Вот и сейчас он ставил в неловкое положение Бабаевского своим приходом, принуждал того лицемерить и подбирать гладенькие, успокаивающие, необидные фразы, чтобы убедить упрямого драматурга предложить свою пьесу в другой театр. Хотя знал Аркадий Григорьевич, что если и примут это произведение к постановке, то никак не в столице, а в каком-нибудь замшелом провинциальном театришке. Гонорары же там такие, что Холопуку не то что на многочисленных сыновей, дочерей и внуков, — себе на кефир не хватит.
Еще две недели назад, когда Геннадий Петрович торжественно и одновременно с заискивающим выражением лица вручил Бабаевскому рукопись, тот, мягко говоря, не обрадовался. Когда же прочел первые пять страниц, то уж был однозначно уверен, что пьеса не пойдет ни под каким видом. Но учитывая славное имя драматурга, он вынужден был просмотреть пьесу целиком, хоть в каждом абзаце так и подмывало закричать станиславское «Не верю!» и отринуть рукопись прочь.
Это был затертый, избитый, заезженный сюжет семидесятых годов, это был неестественный, приглаженный и облагоображенный, мертвый язык. Коротко: в приличной семье растет сын-оболтус, насмехающийся над родительской старомодностью, отстаивающий свободу мышления, поведения и половой любви; в результате он снюхивается с дурной компанией, пристращается к алкоголю и грязным девкам и попадает в тюрьму за ограбление; кульминацией автор считает сцену в суде, где отец берет слово, читает мораль своему сыну и едва ли не отрекается от него; конец. Отец в своей речи настолько не по-христиански злобен и непреклонен, настолько не соответствует своему же, выведенному ранее, характеру, что смутил бы даже нынешнюю, ко всему привычную публику и наверняка бы провалил пьесу… если б она и была поставлена. Но ставить ее Аркадий Григорьевич не собирался и не менее часа убеждал Холопука попробовать ее отнести… и называл ряд столичных режиссеров, которым, он уверен, пьеса понравится. На вопрос расстроенного и обиженного Геннадия Петровича, почему не берется за постановку сам Бабаевский, Григорьевич смотрел в сторону и заводил пространные рассуждения о загрузке материалом, о диких вкусах современной публики и о никудышной продаже билетов.
Но и выпроводив Холопука, не обрел директор театра «Китеж» покоя.

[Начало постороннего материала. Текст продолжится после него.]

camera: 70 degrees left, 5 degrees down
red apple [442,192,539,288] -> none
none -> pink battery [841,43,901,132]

Буквально через десять минут раздался телефонный звонок от Бориса Дымшица, продюсера сериала, в котором намеревалась сниматься Таня Заремба. Известия от Дымшица были нерадостные: один вероломный спонсор в последний момент отказался от своего участия в съемках, и они отодвигаются с конца января на неопределенный срок. Причем объявил об этом срыве Борис каким-то несерьезным, озорным тоном, что в особенности рассердило Бабаевского. Он знал, что Заремба печенки ему за это отъест.
Аркадий Григорьевич долго думал, как помягче сообщить Таньке неприятную новость, однако не измыслил ничего лучшего, как заявиться в ее гримерную перед спектаклем. Разъяренная срывом съемок любовница наговорила ему кучу несправедливых и оскорбительных слов. Выгнала вон.

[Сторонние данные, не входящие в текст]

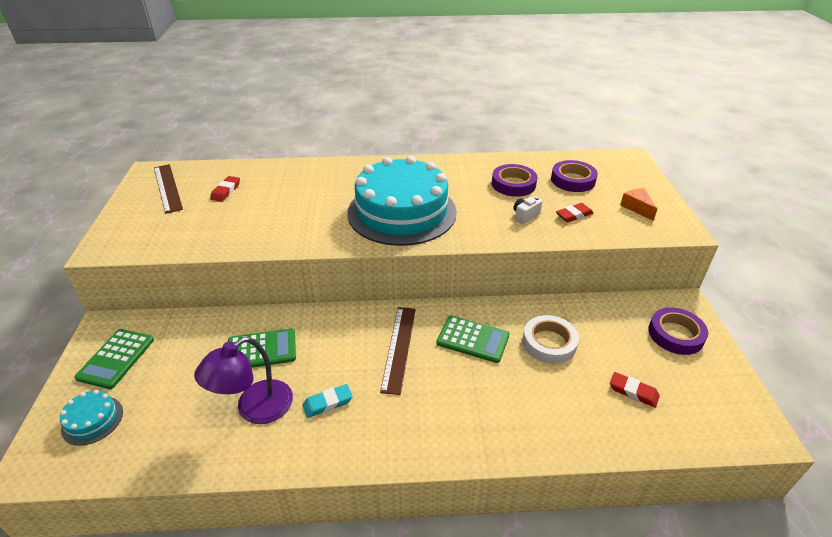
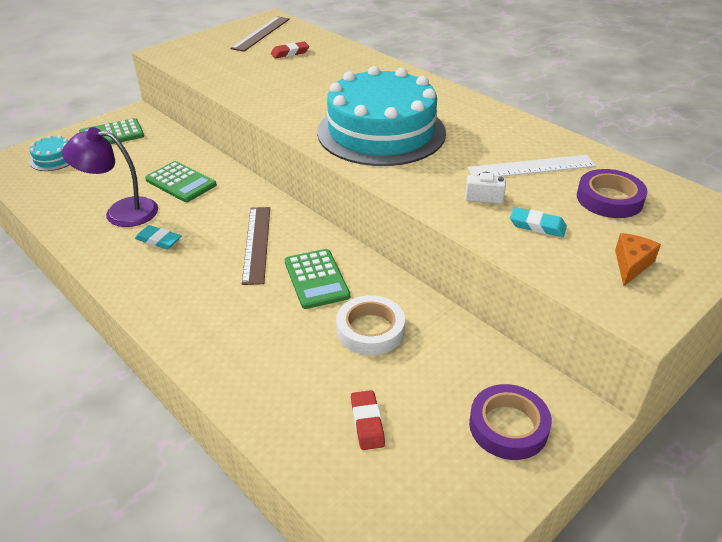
camera: 50 degrees right, 0 degrees up
brown ruler [380,307,416,395] -> brown ruler turned 60 degrees counterclockwise [242,207,270,285]
purple tape [492,164,537,197] -> white ruler [468,155,596,177]
red eraser [556,203,594,222] -> turquoise eraser [510,207,567,237]

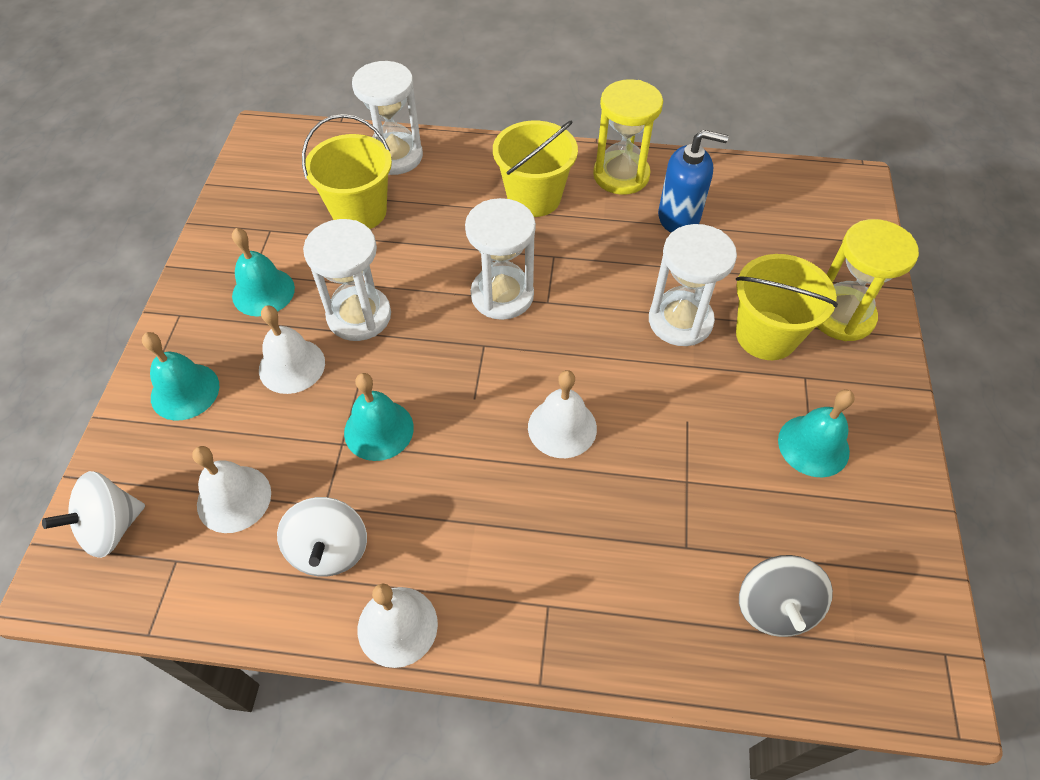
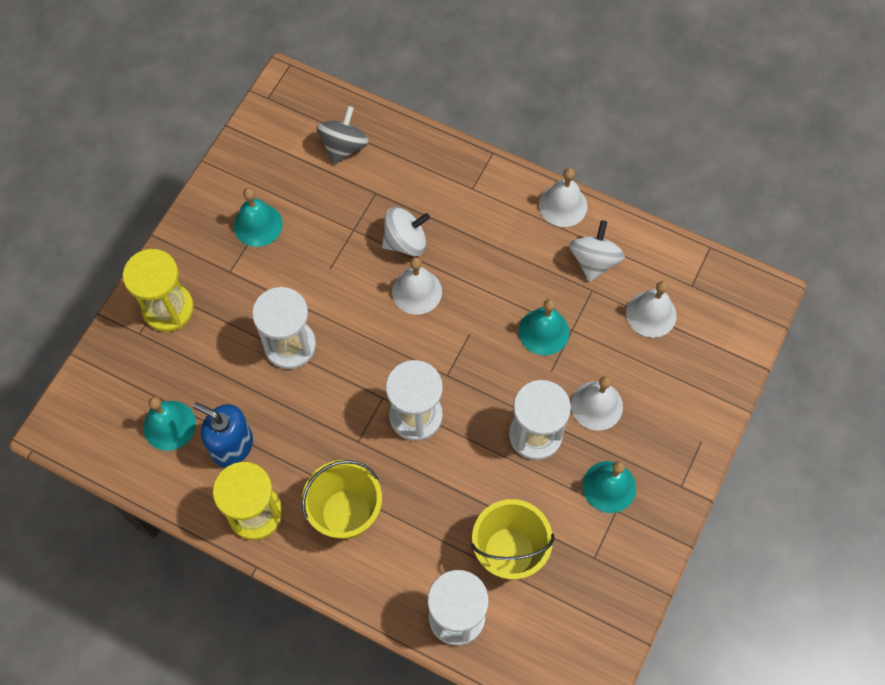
camera: 160 degrees left, 10 degrees up
white spinning top [42,471,145,558] -> white spinning top moved to [382,207,430,256]
turquoise bell [142,332,219,421] -> turquoise bell moved to [143,397,196,451]
yellow bucket [736,254,838,360] -> none

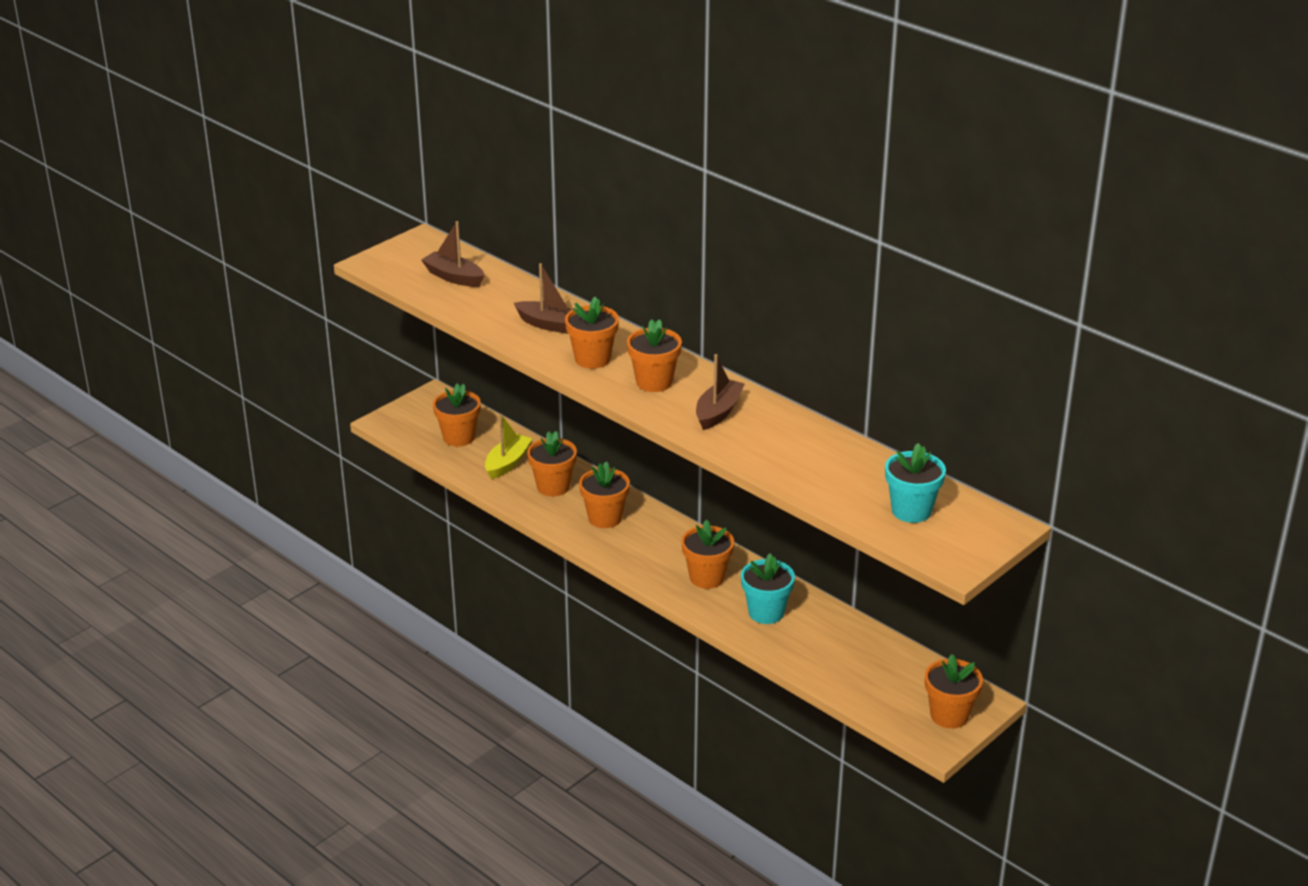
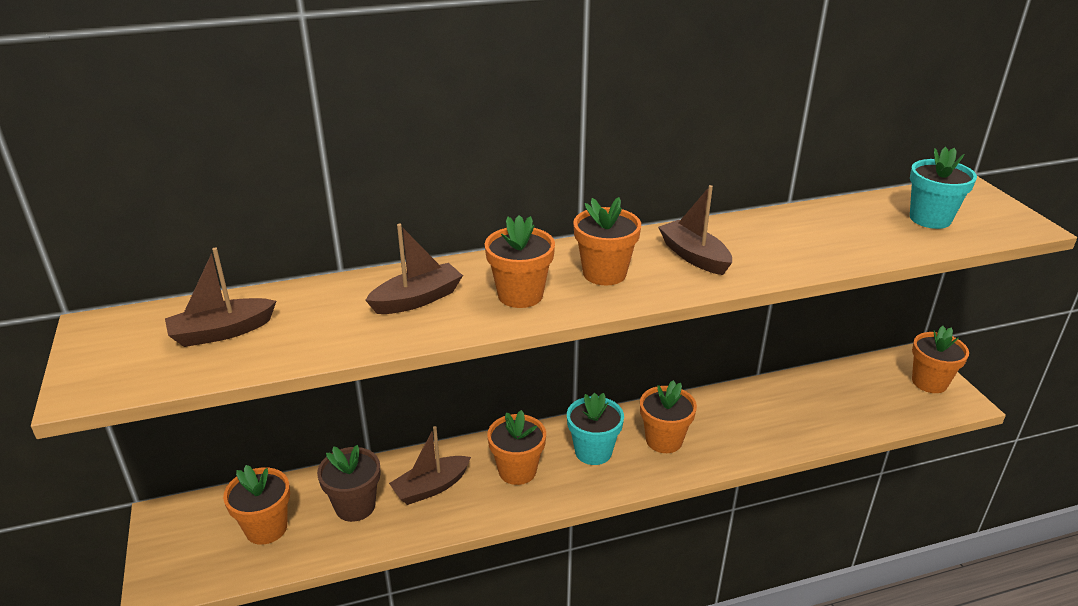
camera: 60 degrees left, 0 degrees up
yellow boat [485,414,533,479] -> brown flower pot [317,445,381,522]
orange flower pot [527,431,577,497] -> brown boat [389,426,471,505]
turquoise flower pot [741,553,795,624] -> turquoise flower pot moved to [567,393,624,465]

Опечаленный Бабаевский решил было выйти в прилежащий сквер, успокоиться на свежем воздухе. Директор даже выбрался на крыльцо, как по мобильнику его достал администратор Володько, как всегда — по неотложному делу. Пришлось спешить назад в свой кабинет и полчаса воевать с администратором по телефону, держа перед глазами документы, доказывать ему свою правоту.
Аркадий Григорьевич так разволновался за спором с въедливым Володько, что вынужден был выпить полрюмки лечебного коньяка и десять минут просидеть в кресле, подсчитывая пульс. Удары сердца были нехорошие, сбивающиеся.
А еще напомнил о себе голод: за делами он так и не пообедал, как привык, в ресторане напротив. Пришлось спуститься в буфет, чтобы чего-нибудь перехватить. И наглость! — там даже его любимого кефира не оказалось. Удовольствовался жиденьким молоком с булочками. Так как имевшийся в продаже кофе мог вызвать сердцебиение и напряжение в нервах, а на спектакле надо быть спокойным.
Директор умял в пустом буфете штук пять булочек с двумя стаканами молока и поднялся наверх. Тотчас, словно поджидая своего хозяина, затрещал телефон. За пронзительным, каким-то нервным звонком Аркадий Григорьевич заподозрил новый докучливый разговор и потому не поднял трубку. Но кто-то с упорством его добивался и звонил не переставая. Бабаевский в очередной раз помянул недобрым словом секретаршу, что была на больничном и тем самым вынуждала его самого отвечать на многочисленные  звонки, чертыхнулся и выскочил из кабинета. До спектакля еще было далековато, и он решил, чтобы все-таки успокоиться, выйти в сквер и походить по набережной. Надоедливый мобильник оставил у вахтера.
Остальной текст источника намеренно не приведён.